しかし、ただ待っているだけではダメだ。
俺は、翌日ある人物を訪ねた。
訪ねた相手は、志藤だった。

あれから社長と志藤を含めて話し合いをした。
彼女は、願いを受け入れ
正式に社長専属秘書に就く事になった。
廊下に出てもらいある頼み事をする。

「えっ!?私が彼女の手助けを?」

「あぁ今度の日曜日。取引先の接待で
料亭に行く予定があるだろ?その時にも
彼女を見かけたら手を貸してあげて欲しいんだ」

「どうして…私なの?私は、長谷部さんに対しても
キツく当たっていたのよ」

志藤は、困惑していた。
確かに。志藤は、俺の部下やまどかに
キツく当たっていた。
犬猿の仲だと思えるぐらいに性格が真逆な2人。
だが…今は違う。

「もう…同じような考え方ではないだろ?」

「……それは……」

言いにくそうに志藤は目線を逸らした。
俺は、クスッと微笑んだ。
分かっている。君は、気持ちを改めたこと。

「秘書を引き受けてくれた時……君は、 
俺に謝ってくれた。
それは、彼女に対しても同じ気持ちだろ?
ちゃんと自分と向き合える
あなただからこそ俺は、君にお願いをしたいんだ!
勝手な事を言っているのは、分かっている。
だけど……彼女のためにも助けてあげてほしい。
お願いだ」

俺は、志藤に対して頭を下げた。

「……頭を上げて。
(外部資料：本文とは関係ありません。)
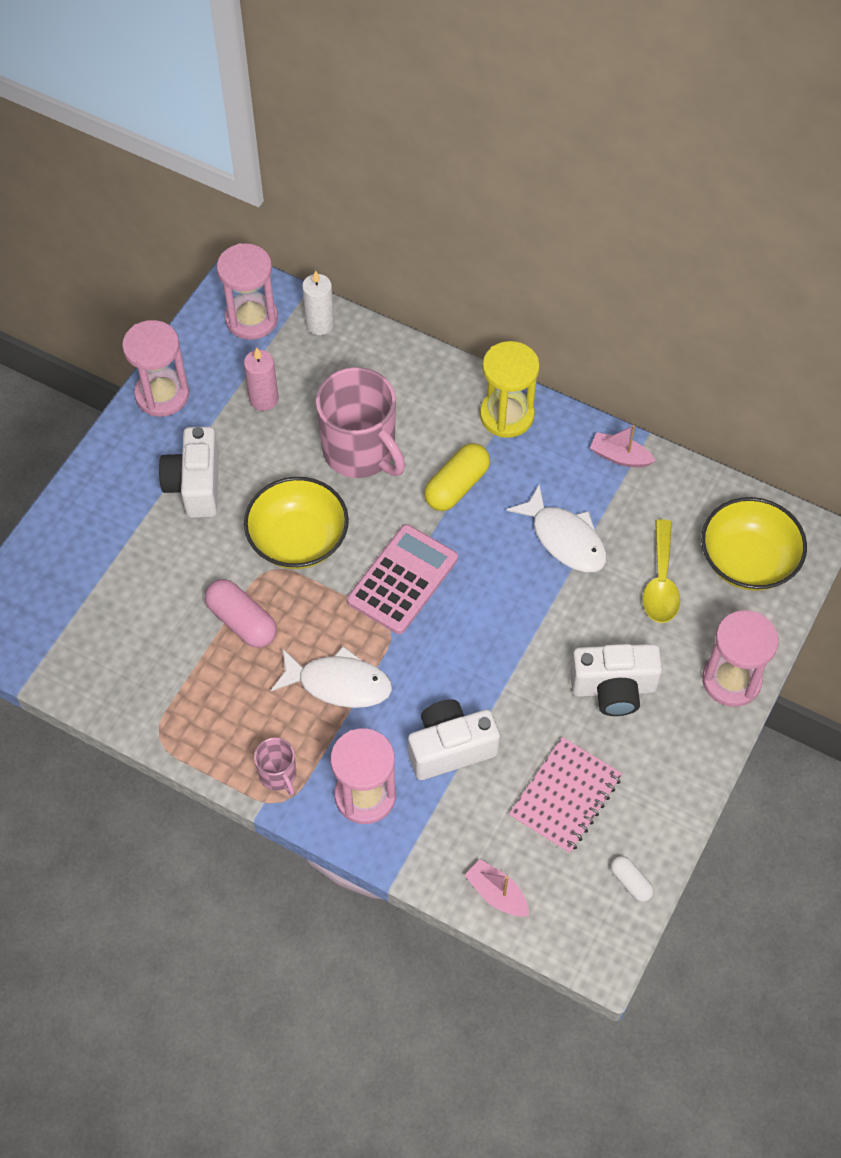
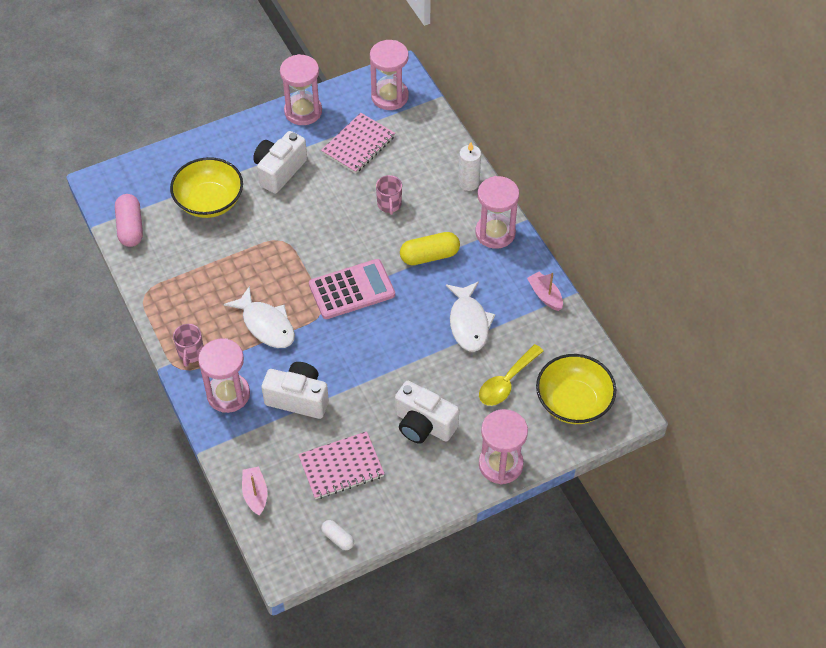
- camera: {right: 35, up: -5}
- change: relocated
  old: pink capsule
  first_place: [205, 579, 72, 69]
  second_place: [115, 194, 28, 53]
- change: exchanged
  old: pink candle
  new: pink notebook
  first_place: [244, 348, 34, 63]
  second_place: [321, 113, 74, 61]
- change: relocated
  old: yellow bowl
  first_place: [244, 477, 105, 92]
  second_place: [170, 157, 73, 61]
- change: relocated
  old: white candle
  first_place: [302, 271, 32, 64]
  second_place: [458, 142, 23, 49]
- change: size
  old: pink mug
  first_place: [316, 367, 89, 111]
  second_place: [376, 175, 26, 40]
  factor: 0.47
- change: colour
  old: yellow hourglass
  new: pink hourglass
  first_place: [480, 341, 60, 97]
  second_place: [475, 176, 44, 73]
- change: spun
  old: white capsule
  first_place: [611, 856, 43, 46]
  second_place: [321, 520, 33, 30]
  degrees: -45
まるで
私が冷たい人間みたいじゃない。
そんなのお願いされなくても……助けるつもりよ。
まったく……あなたも変わった人ね?
プライドとか無いの?」

「うん。プライドより、大事な事もあるからね。
ありがとう。恩に着るよ!」

彼女を見ると少し恥ずかしそうに
頬を染めていた。俺は、それを見ると
ニコッと微笑んだ。良かった……。